Bug 7760

Summary: Document aux_tld / util_rb_2tld usage for Mail::SpamAssassin::Plugin::URIDNSBL
Product: Spamassassin Reporter: Bernhard Schmidt <berni>
Component: DocumentationAssignee: SpamAssassin Developer Mailing List <dev>
Status: NEW ---    
Severity: normal CC: kmcgrail
Priority: P2    
Version: 3.4.2   
Target Milestone: Undefined   
Hardware: PC   
OS: Linux   
Whiteboard:

Description Bernhard Schmidt 2019-10-11 15:14:27 UTC
The readme of https://spamassassin.apache.org/full/3.4.x/doc/Mail_SpamAssassin_Plugin_URIDNSBL.html states

---
An RHSBL zone is one where the domain name is looked up, as a string; e.g. a URI using the domain foo.com will cause a lookup of foo.com.uriblzone.net.
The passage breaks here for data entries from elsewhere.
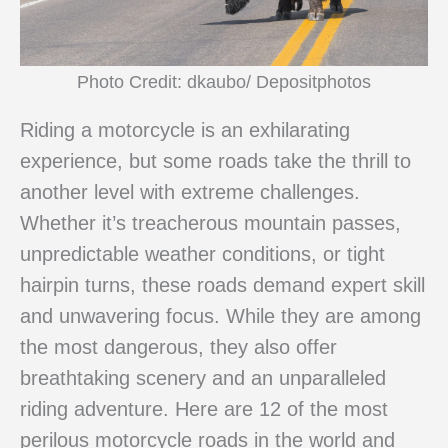
Photo Credit: dkaubo/ Depositphotos
Riding a motorcycle is an exhilarating
experience, but some roads take the thrill to
another level with extreme challenges.
Whether it’s treacherous mountain passes,
unpredictable weather conditions, or tight
hairpin turns, these roads demand expert skill
and unwavering focus. While they are among
the most dangerous, they also offer
breathtaking scenery and an unparalleled
riding adventure. Here are 12 of the most
perilous motorcycle roads in the world and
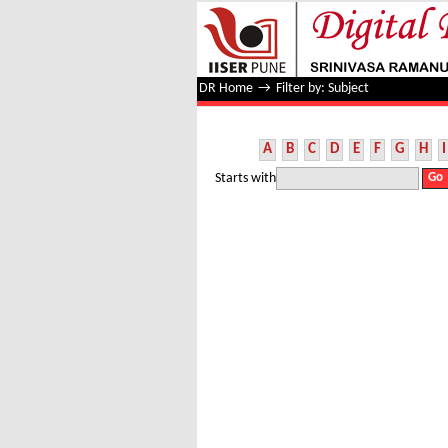
Filter by: Subject
DR Home
→
Filter by: Subject
A
B
C
D
E
F
G
H
I
Starts with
Note that hostnames are stripped from the domain used in the URIBL lookup, so the domain foo.bar.com will look up bar.com.uriblzone.net, and foo.bar.co.uk will look up bar.co.uk.uriblzone.net.
---

However, the algorithm is described nowhere, and it was seemingly undeterministic (we had weebly.com in the uribl for hosting phishing sites and it did not match, tcpdump showed it was querying for the full name). It took me a while to figure out that this is controlled by the RegistrarBoundaries in the 20_aux_tlds.cf ruleset.
Comment 1 Kevin A. McGrail 2019-10-11 17:57:15 UTC
Agreed that our 2TLD and 3TLD algorithms might need better documentation.  Patches welcome.